The new satellite is another step in China’s efforts to build infrastructure in space. It is designed to support communication over long distances and improve the quality of telecommunications services. The satellite will be deployed to provide coverage throughout the country and the most important areas along the Belt and Road project route.

The satellite will play an important role in the development of 5G communications, as well as in supporting research missions in space.

China has a series of geostationary communication satellites, ChinaSat (Zhongxing), and a year ago launched the first high-speed Internet satellite, ChinaSat-26, which provides a data transmission channel of more than 100 Gbps.

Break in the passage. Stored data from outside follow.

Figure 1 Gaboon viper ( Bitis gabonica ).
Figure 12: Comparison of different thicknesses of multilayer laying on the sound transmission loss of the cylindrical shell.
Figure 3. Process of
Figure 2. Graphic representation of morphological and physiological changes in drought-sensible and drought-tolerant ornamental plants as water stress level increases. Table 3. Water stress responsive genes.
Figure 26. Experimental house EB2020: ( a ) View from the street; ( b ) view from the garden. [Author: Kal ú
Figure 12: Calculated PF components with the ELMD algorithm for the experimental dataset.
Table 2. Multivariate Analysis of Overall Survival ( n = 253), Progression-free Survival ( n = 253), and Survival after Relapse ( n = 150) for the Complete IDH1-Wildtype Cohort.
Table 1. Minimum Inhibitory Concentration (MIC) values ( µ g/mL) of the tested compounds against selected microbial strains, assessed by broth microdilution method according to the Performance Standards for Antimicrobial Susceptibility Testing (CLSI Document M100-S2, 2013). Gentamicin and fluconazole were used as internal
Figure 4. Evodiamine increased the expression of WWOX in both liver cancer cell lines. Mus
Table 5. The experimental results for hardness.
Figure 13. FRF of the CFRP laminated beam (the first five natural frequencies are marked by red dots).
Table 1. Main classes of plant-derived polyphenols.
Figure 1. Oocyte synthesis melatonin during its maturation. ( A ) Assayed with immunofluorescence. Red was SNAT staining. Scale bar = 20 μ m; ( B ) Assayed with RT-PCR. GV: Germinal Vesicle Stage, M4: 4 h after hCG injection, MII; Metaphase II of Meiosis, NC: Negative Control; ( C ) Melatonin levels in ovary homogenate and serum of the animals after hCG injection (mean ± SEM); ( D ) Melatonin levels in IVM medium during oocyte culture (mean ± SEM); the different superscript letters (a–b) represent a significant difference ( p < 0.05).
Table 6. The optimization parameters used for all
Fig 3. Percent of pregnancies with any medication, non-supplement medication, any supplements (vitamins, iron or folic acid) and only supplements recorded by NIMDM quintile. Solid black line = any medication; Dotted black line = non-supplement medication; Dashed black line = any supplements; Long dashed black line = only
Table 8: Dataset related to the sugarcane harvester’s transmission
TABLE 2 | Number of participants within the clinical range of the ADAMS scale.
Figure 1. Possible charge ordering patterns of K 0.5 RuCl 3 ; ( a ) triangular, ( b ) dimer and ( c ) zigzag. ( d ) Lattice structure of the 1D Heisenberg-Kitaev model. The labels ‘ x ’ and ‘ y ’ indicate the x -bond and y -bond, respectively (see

The Chinese G60 satellite constellation may compete with Starlink. China is developing two mega-groupings of 12 thousand and 13 thousand satellites, and is also building a factory that will produce 1 satellite per day and a half. By 2027, it is planned to establish production on a scale that will allow for real competition with Starlink. The production capacity will be 300 satellites per year. Thanks to streaming production, the satellite manufacturing time will be reduced from 2-3 months to a day and a half. However, this still won’t allow us to compete with Starlink: the American SpaceX produces 6 satellites per day, so the grouping in orbit will grow at a slower rate.